Once the line with "2015-01-05 08:53 PM |" is found in the entries below, repeat it and each following line exactly, up to and including the line with "2014-10-14 03:32 PM |". Add no other lines.

Start of Supplied information

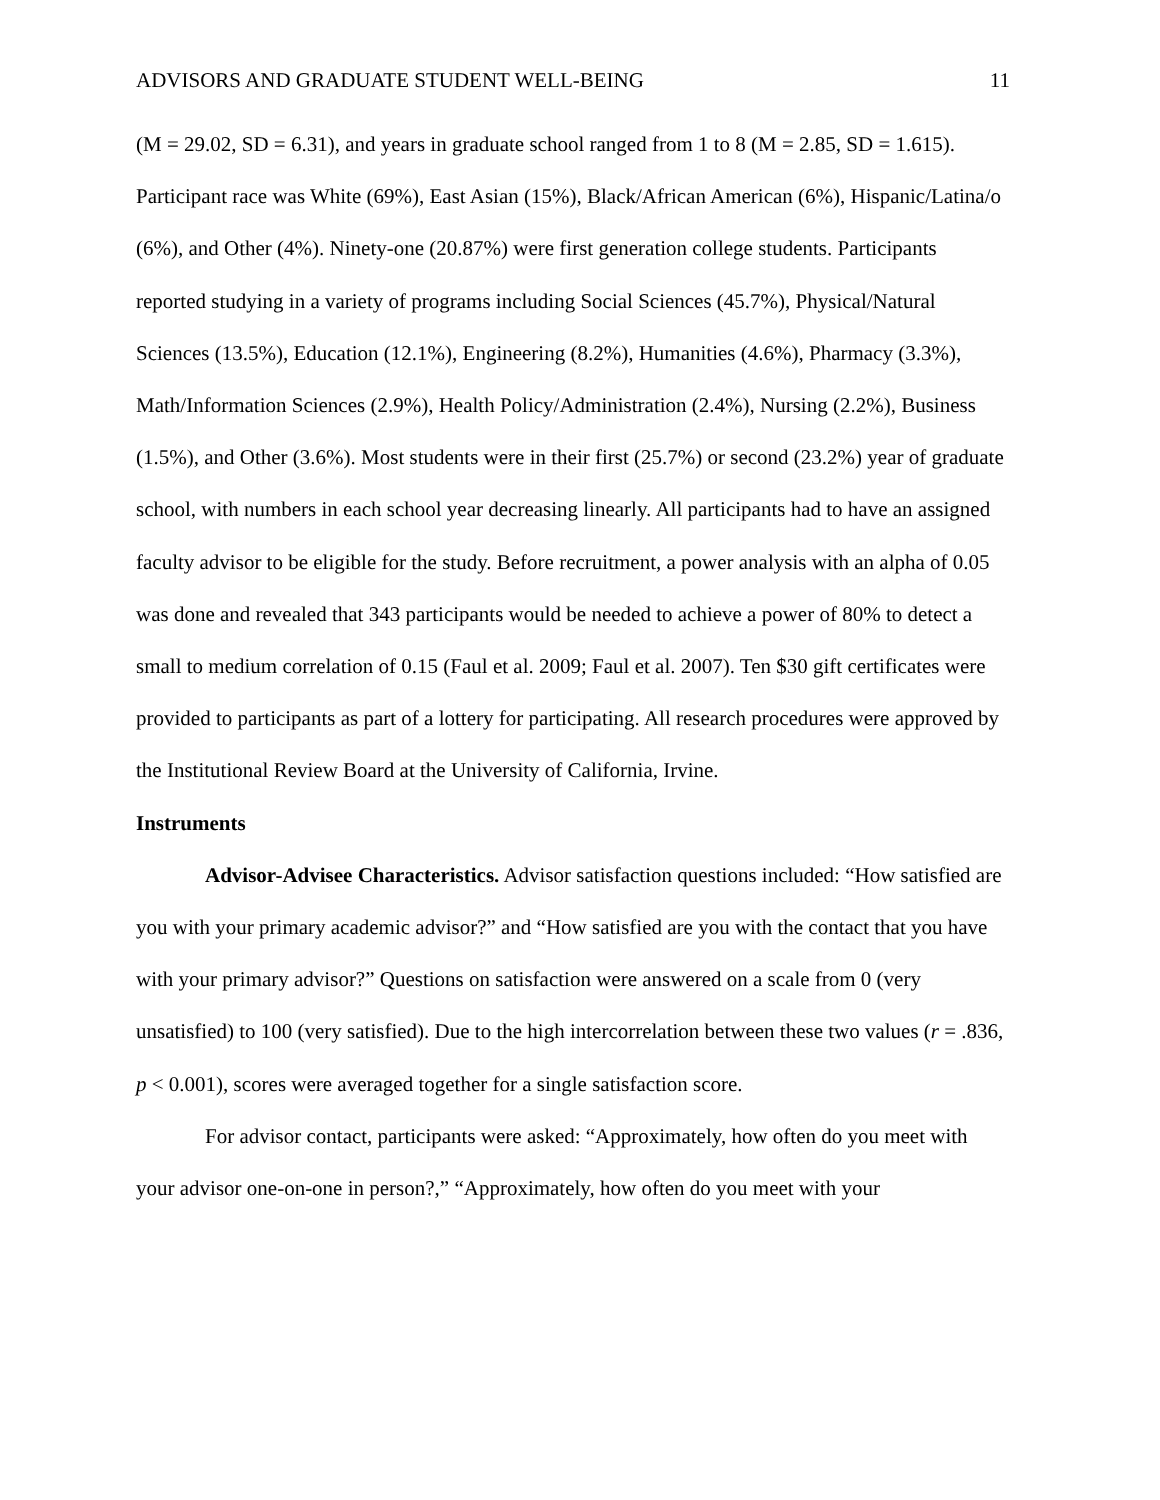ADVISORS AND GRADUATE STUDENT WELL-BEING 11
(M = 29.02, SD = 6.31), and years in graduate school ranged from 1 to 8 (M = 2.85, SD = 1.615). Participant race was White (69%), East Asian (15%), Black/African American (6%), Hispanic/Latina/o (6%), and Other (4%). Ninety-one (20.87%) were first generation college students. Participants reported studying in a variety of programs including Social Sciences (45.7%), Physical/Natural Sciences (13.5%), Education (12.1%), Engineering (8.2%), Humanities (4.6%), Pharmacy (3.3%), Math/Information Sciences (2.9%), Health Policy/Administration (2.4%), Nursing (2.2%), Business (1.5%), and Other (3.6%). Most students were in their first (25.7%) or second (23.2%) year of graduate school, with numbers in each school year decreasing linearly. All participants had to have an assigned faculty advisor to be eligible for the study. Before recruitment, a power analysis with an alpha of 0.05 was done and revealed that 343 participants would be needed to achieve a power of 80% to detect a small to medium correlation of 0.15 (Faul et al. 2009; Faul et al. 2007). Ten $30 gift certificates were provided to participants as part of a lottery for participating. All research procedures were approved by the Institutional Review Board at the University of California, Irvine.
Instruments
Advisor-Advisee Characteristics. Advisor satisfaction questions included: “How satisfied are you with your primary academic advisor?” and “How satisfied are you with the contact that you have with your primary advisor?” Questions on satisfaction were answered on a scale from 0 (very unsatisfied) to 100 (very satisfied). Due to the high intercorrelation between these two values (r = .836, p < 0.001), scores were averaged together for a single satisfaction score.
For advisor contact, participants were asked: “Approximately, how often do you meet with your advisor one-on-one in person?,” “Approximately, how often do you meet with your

End of Supplied information
Start of Supplied information

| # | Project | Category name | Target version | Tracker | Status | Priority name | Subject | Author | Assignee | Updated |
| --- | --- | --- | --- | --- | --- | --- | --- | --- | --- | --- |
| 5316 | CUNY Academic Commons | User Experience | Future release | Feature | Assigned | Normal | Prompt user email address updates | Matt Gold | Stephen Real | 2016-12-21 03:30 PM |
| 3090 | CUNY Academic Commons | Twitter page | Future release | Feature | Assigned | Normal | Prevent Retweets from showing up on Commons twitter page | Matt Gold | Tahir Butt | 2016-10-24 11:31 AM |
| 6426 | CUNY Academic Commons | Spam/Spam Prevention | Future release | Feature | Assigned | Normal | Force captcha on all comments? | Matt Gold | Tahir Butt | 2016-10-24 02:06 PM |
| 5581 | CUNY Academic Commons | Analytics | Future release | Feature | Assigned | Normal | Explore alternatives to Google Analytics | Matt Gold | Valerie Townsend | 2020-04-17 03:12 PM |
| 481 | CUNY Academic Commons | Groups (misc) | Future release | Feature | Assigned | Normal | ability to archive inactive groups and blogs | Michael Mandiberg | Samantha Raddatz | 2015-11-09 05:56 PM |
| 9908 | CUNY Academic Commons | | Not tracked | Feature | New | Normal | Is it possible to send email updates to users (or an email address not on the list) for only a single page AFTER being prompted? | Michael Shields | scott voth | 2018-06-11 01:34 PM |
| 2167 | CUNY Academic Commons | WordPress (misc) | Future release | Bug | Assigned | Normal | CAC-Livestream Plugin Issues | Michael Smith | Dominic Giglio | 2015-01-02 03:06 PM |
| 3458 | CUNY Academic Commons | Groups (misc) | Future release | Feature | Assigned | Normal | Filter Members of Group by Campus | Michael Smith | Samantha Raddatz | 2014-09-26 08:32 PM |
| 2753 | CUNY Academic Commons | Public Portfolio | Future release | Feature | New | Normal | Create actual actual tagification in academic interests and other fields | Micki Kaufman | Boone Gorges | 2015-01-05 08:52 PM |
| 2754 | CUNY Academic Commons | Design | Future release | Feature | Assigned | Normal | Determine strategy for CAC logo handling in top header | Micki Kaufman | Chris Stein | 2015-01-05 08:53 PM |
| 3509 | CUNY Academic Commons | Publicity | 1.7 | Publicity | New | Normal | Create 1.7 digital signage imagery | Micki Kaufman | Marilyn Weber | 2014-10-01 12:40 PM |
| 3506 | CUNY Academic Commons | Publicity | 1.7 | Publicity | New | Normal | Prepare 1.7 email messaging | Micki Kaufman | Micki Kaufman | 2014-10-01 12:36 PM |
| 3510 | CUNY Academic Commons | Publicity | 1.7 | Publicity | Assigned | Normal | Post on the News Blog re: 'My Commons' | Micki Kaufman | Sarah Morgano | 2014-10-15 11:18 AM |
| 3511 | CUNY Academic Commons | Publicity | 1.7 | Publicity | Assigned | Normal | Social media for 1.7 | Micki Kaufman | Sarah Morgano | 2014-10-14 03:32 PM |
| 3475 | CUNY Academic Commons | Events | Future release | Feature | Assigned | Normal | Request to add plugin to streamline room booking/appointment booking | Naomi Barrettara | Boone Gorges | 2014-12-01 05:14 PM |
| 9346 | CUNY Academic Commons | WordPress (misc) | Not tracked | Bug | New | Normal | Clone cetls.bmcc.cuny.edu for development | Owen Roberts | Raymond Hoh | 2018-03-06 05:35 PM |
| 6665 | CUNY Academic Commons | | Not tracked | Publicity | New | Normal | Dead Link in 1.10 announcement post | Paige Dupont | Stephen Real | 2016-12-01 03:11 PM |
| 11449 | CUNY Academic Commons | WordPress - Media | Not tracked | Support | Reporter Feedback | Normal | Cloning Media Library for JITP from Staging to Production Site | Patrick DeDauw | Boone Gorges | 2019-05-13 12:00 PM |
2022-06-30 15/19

End of Supplied information

- _Solved exercise_:
| 2754 | CUNY Academic Commons | Design | Future release | Feature | Assigned | Normal | Determine strategy for CAC logo handling in top header | Micki Kaufman | Chris Stein | 2015-01-05 08:53 PM |
| 3509 | CUNY Academic Commons | Publicity | 1.7 | Publicity | New | Normal | Create 1.7 digital signage imagery | Micki Kaufman | Marilyn Weber | 2014-10-01 12:40 PM |
| 3506 | CUNY Academic Commons | Publicity | 1.7 | Publicity | New | Normal | Prepare 1.7 email messaging | Micki Kaufman | Micki Kaufman | 2014-10-01 12:36 PM |
| 3510 | CUNY Academic Commons | Publicity | 1.7 | Publicity | Assigned | Normal | Post on the News Blog re: 'My Commons' | Micki Kaufman | Sarah Morgano | 2014-10-15 11:18 AM |
| 3511 | CUNY Academic Commons | Publicity | 1.7 | Publicity | Assigned | Normal | Social media for 1.7 | Micki Kaufman | Sarah Morgano | 2014-10-14 03:32 PM |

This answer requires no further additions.